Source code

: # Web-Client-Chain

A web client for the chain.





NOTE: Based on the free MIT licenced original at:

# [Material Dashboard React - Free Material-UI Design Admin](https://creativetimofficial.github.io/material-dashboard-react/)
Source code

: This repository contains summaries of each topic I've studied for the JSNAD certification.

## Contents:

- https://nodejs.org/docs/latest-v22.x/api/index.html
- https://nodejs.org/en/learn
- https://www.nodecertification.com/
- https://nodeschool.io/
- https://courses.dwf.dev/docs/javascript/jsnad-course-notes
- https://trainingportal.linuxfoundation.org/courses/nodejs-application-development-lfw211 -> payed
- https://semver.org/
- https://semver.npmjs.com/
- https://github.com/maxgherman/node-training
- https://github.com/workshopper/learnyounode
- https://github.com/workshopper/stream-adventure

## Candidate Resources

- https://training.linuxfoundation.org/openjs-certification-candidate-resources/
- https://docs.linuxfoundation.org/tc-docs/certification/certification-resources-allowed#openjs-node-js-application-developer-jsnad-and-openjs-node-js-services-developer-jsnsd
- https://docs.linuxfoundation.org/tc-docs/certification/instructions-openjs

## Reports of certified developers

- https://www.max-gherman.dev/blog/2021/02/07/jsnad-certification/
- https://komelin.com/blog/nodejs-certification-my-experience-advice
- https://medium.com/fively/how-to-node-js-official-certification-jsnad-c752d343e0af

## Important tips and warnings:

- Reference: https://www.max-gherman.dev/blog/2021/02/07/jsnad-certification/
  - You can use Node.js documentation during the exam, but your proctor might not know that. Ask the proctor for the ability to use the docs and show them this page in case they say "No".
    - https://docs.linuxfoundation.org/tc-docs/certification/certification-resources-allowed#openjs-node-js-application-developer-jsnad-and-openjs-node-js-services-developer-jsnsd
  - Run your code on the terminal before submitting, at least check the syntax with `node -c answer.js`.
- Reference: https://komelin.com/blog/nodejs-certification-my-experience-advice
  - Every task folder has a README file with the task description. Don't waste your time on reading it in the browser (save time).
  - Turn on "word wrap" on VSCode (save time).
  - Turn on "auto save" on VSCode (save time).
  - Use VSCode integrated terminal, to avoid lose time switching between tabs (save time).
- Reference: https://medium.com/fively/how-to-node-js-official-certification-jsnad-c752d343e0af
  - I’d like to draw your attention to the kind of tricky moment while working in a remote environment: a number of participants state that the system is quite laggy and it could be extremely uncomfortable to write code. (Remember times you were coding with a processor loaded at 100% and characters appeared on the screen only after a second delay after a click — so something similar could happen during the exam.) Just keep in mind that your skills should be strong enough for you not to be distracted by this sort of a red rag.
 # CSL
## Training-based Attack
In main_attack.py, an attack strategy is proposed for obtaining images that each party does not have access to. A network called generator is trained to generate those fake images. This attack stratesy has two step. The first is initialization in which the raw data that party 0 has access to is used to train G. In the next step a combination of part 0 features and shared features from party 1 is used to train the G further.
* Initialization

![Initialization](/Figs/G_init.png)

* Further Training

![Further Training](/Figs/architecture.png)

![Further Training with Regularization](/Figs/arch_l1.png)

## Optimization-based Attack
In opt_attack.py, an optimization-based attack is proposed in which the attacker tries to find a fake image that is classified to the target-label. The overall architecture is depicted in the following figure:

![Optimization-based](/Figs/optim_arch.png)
::::
Print the stretch of the entries from their start through the line containing "## Important tips", reproducing each line exactly.

Source code

: # Web-Client-Chain

A web client for the chain.





NOTE: Based on the free MIT licenced original at:

# [Material Dashboard React - Free Material-UI Design Admin](https://creativetimofficial.github.io/material-dashboard-react/)
Source code

: This repository contains summaries of each topic I've studied for the JSNAD certification.

## Contents:

- https://nodejs.org/docs/latest-v22.x/api/index.html
- https://nodejs.org/en/learn
- https://www.nodecertification.com/
- https://nodeschool.io/
- https://courses.dwf.dev/docs/javascript/jsnad-course-notes
- https://trainingportal.linuxfoundation.org/courses/nodejs-application-development-lfw211 -> payed
- https://semver.org/
- https://semver.npmjs.com/
- https://github.com/maxgherman/node-training
- https://github.com/workshopper/learnyounode
- https://github.com/workshopper/stream-adventure

## Candidate Resources

- https://training.linuxfoundation.org/openjs-certification-candidate-resources/
- https://docs.linuxfoundation.org/tc-docs/certification/certification-resources-allowed#openjs-node-js-application-developer-jsnad-and-openjs-node-js-services-developer-jsnsd
- https://docs.linuxfoundation.org/tc-docs/certification/instructions-openjs

## Reports of certified developers

- https://www.max-gherman.dev/blog/2021/02/07/jsnad-certification/
- https://komelin.com/blog/nodejs-certification-my-experience-advice
- https://medium.com/fively/how-to-node-js-official-certification-jsnad-c752d343e0af

## Important tips and warnings:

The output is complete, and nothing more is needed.